Anyway, we’ve developed a solution to the whole anniversary problem. This year, my wife and I will celebrate separate anniversaries. She gets celebratory rights to our wedding anniversary, whereas I get the anniversary of our first date. On our wedding anniversary, I’ll buy her a present and take her out for a nice dinner. That produces to a net holiday gain for her. Then, when the anniversary of our first date rolls around, she’ll return the favor. Yes, I realize the two anniversaries still technically cancel each other out, but having them take place several weeks apart at least softens the blow. It’s like replacing one boring anniversary with two extra birthdays each year!

If you think separate anniversaries are crazy, you should see how we celebrate St. Patrick’s Day. That poor, poor llama.

This entry shameless cross posted at humor-blogs.com

Posted by Jess | Filed Under Random Musings |

9 comments so far...

  1. yoshi March 16, 2007 1:16 am

    That’s a pretty good idea actually. That’s something we’ll have to consider doing. :P

  2. Fuzzball March 16, 2007 8:56 am

    You guys are adorable. Too adorable. Now I shall have to…DESTROY YOU.

    *dun dun DUUUUUUUNH* ;)

  3. Gregory March 16, 2007 10:18 am

    That’s a good idea…

    …unless you’re wedding and first date anniversaries are only two weeks apart. That’s less than a month, in case you’re oblivious to the incredibly obvious.

    Looks like I’m stuck with a zero-sum gain.

  4. Allen March 16, 2007 3:09 pm

    You guys celebrate with a llama, too? Cool! I thought I was the only one!

  5. Diesel March 16, 2007 11:29 pm

    That’s great. Our daughter’s birthday is the day after our anniversary (no, not the same year), so we usually celebrate by shopping for Polly Pocket dolls at Target.

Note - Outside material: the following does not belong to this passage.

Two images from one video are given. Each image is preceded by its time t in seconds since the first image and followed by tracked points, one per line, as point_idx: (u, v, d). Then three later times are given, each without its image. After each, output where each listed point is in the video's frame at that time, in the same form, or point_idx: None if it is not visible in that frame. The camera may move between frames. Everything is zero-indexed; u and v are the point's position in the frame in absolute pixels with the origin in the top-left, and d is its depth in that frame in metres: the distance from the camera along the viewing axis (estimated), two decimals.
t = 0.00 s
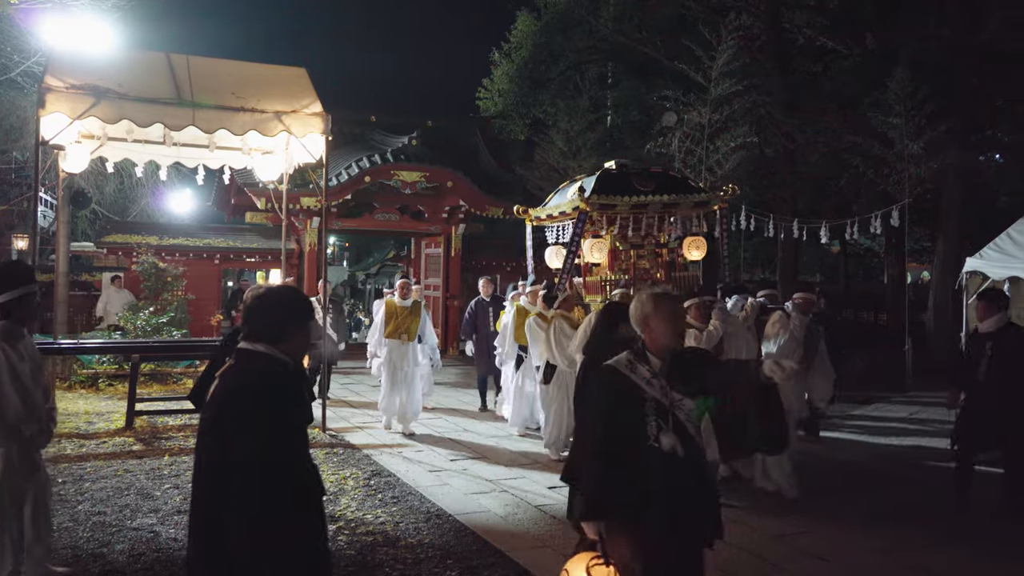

  6. gls March 18, 2007 8:57 am

    My wife and I have three possible wedding anniversaries. She’s Polish and we got married in Poland, where, before you get married, you’re supposed to go to your local town hall and get an official copy of the document that everyone has indicates your civil status. Obviously, we don’t have such things in the States, so I literally had to go to court to get permission to do that. And basically, at court, I said that I wanted to marry K, that she wanted to marry me, that I wasn’t married, etc. Then, we had the civil wedding. Because I’m not a Catholic, the priest said that it might hasten things at the curia if he could say we were already married, civilly speaking. So we got did the civil wedding about three months before the church wedding and about six weeks after appearing in court. Finally, we had the “real” wedding — with the all-night party that follows. So we have a choice: first “wedding” (though I don’t remember the date), civil wedding (May 15), or church wedding (Aug 14)…

  7. Duane March 19, 2007 7:48 am

    Generally, my wife and I don’t celebrate things like birthdays. But (very long story omitted here) I went all out, especially on our last anniversary (the first). We might settle on something like this, but our first “date” when we first met (it was a long distance relationship — she was in Michigan and I was in Virginia) are within a few days of each other in March!

    And no, there was definitely more than a few days between first meeting and marriage — waaaaay too many years difference to think about after the fact. :(

  8. anniversary gift October 12, 2007 10:38 pm

    cool

  9. Wedding Gifts January 10, 2008 6:37 pm

    Yes it’s called a zero sum game, lol im no economist!

    Great idea, makes 1 celebration into 2.